_TEXT BLOCK:_
■ ■ ■ ■ ■
Wednesday, June 13, 2001 by

Variance for Treehouse condos

South Austin neighbors say project has not changed

Developers of a new condominium project at Barton Springs Road and Dawson failed this week to convince the Board of Adjustment to grant a variance allowing their project to be 20 feet higher than the current maximum allowable height of 60 feet. The vote was 3-2 in favor of granting the variance, but under the board’s rules at least 4 of the 5 members must vote in favor of any variance for it to pass.

This was the second time the variance was denied. Attorney Henry Gilmore, representing Steffen Waltz, had gone before the board in May seeking the same variance for the site of The Treehouse, a now-defunct bar just a few blocks from Town Lake (see In Fact Daily, May 15, 2001). At that time, the vote was 4-1 against. Under the board’s rules, property owners who are denied a variance may ask for second hearing if new information is presented. In this case, that new information pertained to the impact the design and location of the proposed building would have on local traffic flow.

“At the board’s last meeting, we failed to mention a very significant factor in the case,” said Gilmore. “Frankly, we thought we had given the board more than enough reason to grant the variance the first time—from the perspective of open space, less impervious cover, and greater tree savings . . . but obviously we were wrong.”

Gilmore repeated the property owner’s original argument that the shape of the lot provided a hardship and the amount of property taken up by easements—more than 25 percent of the total area—limited the space available for development. He told the board that by allowing the condo project to extend to 80 feet in height, the building could be moved back on the lot and away from Dawson Road. That would allow a larger driveway with more queuing area, meaning that vehicles entering the property would be less likely to block traffic on Dawson. Gilmore also said that the proposed location of the building with the height variance would allow improved sight distance for drivers on Dawson and would allow a safer pedestrian access route linking Town Lake and Bouldin Creek parks.

But members of several south Austin neighborhood groups objected to the proposed variance on the grounds that an 80-foot building at that location would be too tall. Gail Armstrong with the Bouldin Creek Neighborhood Association reminded board members they had previously rejected the variance. “Nothing is any different in this case today than it was last month,” Armstrong said. “What we have is another attempt to salvage an unsupportable request to break the 60-foot height limit on this property. The developers knew when they bought this property what the height limits were.”

Clarke Hammond of the South River City Citizens agreed, arguing that the traffic-safety issues were not sufficient reason to approve the variance. “The project will have to have a site plan approved by the city transportation staff,” Hammond said. “The Board of Adjustment should not be asked to grant this variance on the assumption that staff would approve an unsafe site plan.”

The board was divided over how to proceed. “I can’t go another 20 feet. That’s too high,” said Board Member Betty Edgemond. She moved to deny the variance and was joined by Board Member Barbara Aybar, but the motion failed on a vote of 2-3.
■ ■ ■ ■ ■
_INSTRUCTION A:_ List every person named in the article on the Treehouse condo variance.
_INSTRUCTION B:_ From the article on the Treehouse condo variance, transcribe the part that opens with the words containing "The board was" and closes with "vote of 2-3.".
_INSTRUCTION C:_ In the article on the Treehouse condo variance, how many of the Board of Adjustment's five members must vote in favor of a variance for it to pass?
■ ■ ■ ■ ■
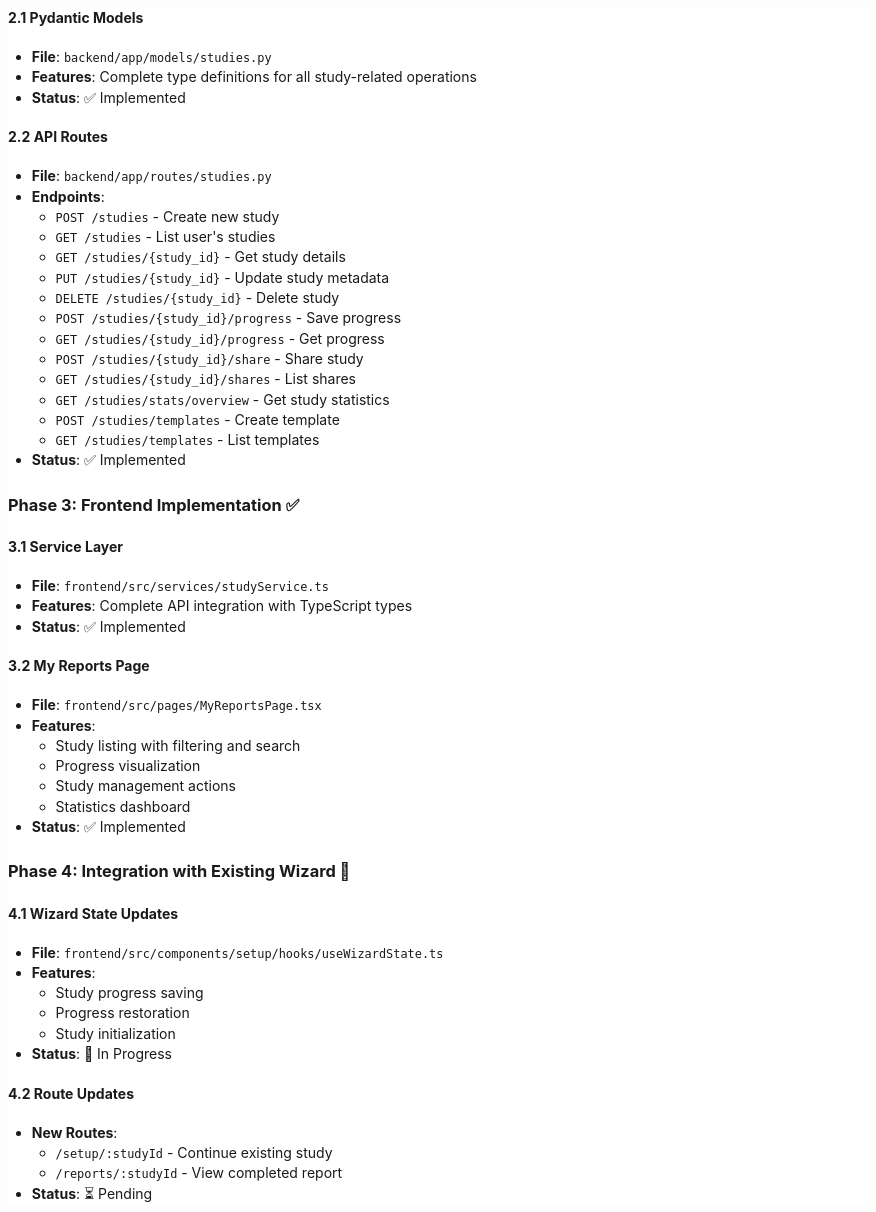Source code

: #### 2.1 Pydantic Models
- **File**: `backend/app/models/studies.py`
- **Features**: Complete type definitions for all study-related operations
- **Status**: ✅ Implemented

#### 2.2 API Routes
- **File**: `backend/app/routes/studies.py`
- **Endpoints**:
  - `POST /studies` - Create new study
  - `GET /studies` - List user's studies
  - `GET /studies/{study_id}` - Get study details
  - `PUT /studies/{study_id}` - Update study metadata
  - `DELETE /studies/{study_id}` - Delete study
  - `POST /studies/{study_id}/progress` - Save progress
  - `GET /studies/{study_id}/progress` - Get progress
  - `POST /studies/{study_id}/share` - Share study
  - `GET /studies/{study_id}/shares` - List shares
  - `GET /studies/stats/overview` - Get study statistics
  - `POST /studies/templates` - Create template
  - `GET /studies/templates` - List templates
- **Status**: ✅ Implemented

### Phase 3: Frontend Implementation ✅

#### 3.1 Service Layer
- **File**: `frontend/src/services/studyService.ts`
- **Features**: Complete API integration with TypeScript types
- **Status**: ✅ Implemented

#### 3.2 My Reports Page
- **File**: `frontend/src/pages/MyReportsPage.tsx`
- **Features**: 
  - Study listing with filtering and search
  - Progress visualization
  - Study management actions
  - Statistics dashboard
- **Status**: ✅ Implemented

### Phase 4: Integration with Existing Wizard 🔄

#### 4.1 Wizard State Updates
- **File**: `frontend/src/components/setup/hooks/useWizardState.ts`
- **Features**: 
  - Study progress saving
  - Progress restoration
  - Study initialization
- **Status**: 🔄 In Progress

#### 4.2 Route Updates
- **New Routes**:
  - `/setup/:studyId` - Continue existing study
  - `/reports/:studyId` - View completed report
- **Status**: ⏳ Pending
■ ■ ■ ■ ■
_EXPECTED OUTPUT A:_ Henry Gilmore, Steffen Waltz, Gail Armstrong, Clarke Hammond, Betty Edgemond, Barbara Aybar

_EXPECTED OUTPUT B:_
The board was divided over how to proceed. “I can’t go another 20 feet. That’s too high,” said Board Member Betty Edgemond. She moved to deny the variance and was joined by Board Member Barbara Aybar, but the motion failed on a vote of 2-3.

_EXPECTED OUTPUT C:_ At least 4 of the 5 members.